*** Opening of GIVEN DATA ***
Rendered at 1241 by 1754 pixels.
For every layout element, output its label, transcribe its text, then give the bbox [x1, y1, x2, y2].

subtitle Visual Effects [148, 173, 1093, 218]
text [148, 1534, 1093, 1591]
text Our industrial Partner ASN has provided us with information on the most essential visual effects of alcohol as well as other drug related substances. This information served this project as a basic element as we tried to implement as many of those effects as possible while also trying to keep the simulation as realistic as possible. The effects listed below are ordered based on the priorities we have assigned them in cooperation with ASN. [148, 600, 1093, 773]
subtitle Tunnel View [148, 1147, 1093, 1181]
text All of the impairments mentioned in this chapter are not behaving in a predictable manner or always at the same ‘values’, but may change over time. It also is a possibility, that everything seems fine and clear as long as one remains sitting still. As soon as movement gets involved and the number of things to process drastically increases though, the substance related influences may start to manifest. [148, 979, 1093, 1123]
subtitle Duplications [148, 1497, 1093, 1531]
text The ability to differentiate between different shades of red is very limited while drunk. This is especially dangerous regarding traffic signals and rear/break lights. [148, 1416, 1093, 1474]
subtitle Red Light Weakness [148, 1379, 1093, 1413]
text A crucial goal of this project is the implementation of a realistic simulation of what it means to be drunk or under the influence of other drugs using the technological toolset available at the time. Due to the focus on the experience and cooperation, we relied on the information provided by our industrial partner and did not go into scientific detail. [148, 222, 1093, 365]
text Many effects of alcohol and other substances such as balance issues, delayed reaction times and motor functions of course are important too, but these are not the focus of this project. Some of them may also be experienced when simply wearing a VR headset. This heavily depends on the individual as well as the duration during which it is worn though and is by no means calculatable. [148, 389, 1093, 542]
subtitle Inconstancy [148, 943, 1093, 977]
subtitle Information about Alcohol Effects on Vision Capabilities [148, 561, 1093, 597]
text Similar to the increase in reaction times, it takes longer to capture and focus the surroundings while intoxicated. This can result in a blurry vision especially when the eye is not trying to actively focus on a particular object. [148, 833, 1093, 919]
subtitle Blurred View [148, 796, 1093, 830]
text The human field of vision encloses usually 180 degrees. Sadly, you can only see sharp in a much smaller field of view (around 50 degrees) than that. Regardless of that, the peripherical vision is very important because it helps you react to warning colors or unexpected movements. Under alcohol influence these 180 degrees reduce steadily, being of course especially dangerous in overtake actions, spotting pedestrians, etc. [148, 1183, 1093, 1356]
*** Close of GIVEN DATA ***
When you reach the end of the data, write every line out again verbatim.

== EXERCISE RESPONSE ==
Rendered at 1241 by 1754 pixels.
For every layout element, output its label, transcribe its text, then give the bbox [x1, y1, x2, y2].

subtitle Visual Effects [148, 173, 1093, 218]
text [148, 1534, 1093, 1591]
text Our industrial Partner ASN has provided us with information on the most essential visual effects of alcohol as well as other drug related substances. This information served this project as a basic element as we tried to implement as many of those effects as possible while also trying to keep the simulation as realistic as possible. The effects listed below are ordered based on the priorities we have assigned them in cooperation with ASN. [148, 600, 1093, 773]
subtitle Tunnel View [148, 1147, 1093, 1181]
text All of the impairments mentioned in this chapter are not behaving in a predictable manner or always at the same ‘values’, but may change over time. It also is a possibility, that everything seems fine and clear as long as one remains sitting still. As soon as movement gets involved and the number of things to process drastically increases though, the substance related influences may start to manifest. [148, 979, 1093, 1123]
subtitle Duplications [148, 1497, 1093, 1531]
text The ability to differentiate between different shades of red is very limited while drunk. This is especially dangerous regarding traffic signals and rear/break lights. [148, 1416, 1093, 1474]
subtitle Red Light Weakness [148, 1379, 1093, 1413]
text A crucial goal of this project is the implementation of a realistic simulation of what it means to be drunk or under the influence of other drugs using the technological toolset available at the time. Due to the focus on the experience and cooperation, we relied on the information provided by our industrial partner and did not go into scientific detail. [148, 222, 1093, 365]
text Many effects of alcohol and other substances such as balance issues, delayed reaction times and motor functions of course are important too, but these are not the focus of this project. Some of them may also be experienced when simply wearing a VR headset. This heavily depends on the individual as well as the duration during which it is worn though and is by no means calculatable. [148, 389, 1093, 542]
subtitle Inconstancy [148, 943, 1093, 977]
subtitle Information about Alcohol Effects on Vision Capabilities [148, 561, 1093, 597]
text Similar to the increase in reaction times, it takes longer to capture and focus the surroundings while intoxicated. This can result in a blurry vision especially when the eye is not trying to actively focus on a particular object. [148, 833, 1093, 919]
subtitle Blurred View [148, 796, 1093, 830]
text The human field of vision encloses usually 180 degrees. Sadly, you can only see sharp in a much smaller field of view (around 50 degrees) than that. Regardless of that, the peripherical vision is very important because it helps you react to warning colors or unexpected movements. Under alcohol influence these 180 degrees reduce steadily, being of course especially dangerous in overtake actions, spotting pedestrians, etc. [148, 1183, 1093, 1356]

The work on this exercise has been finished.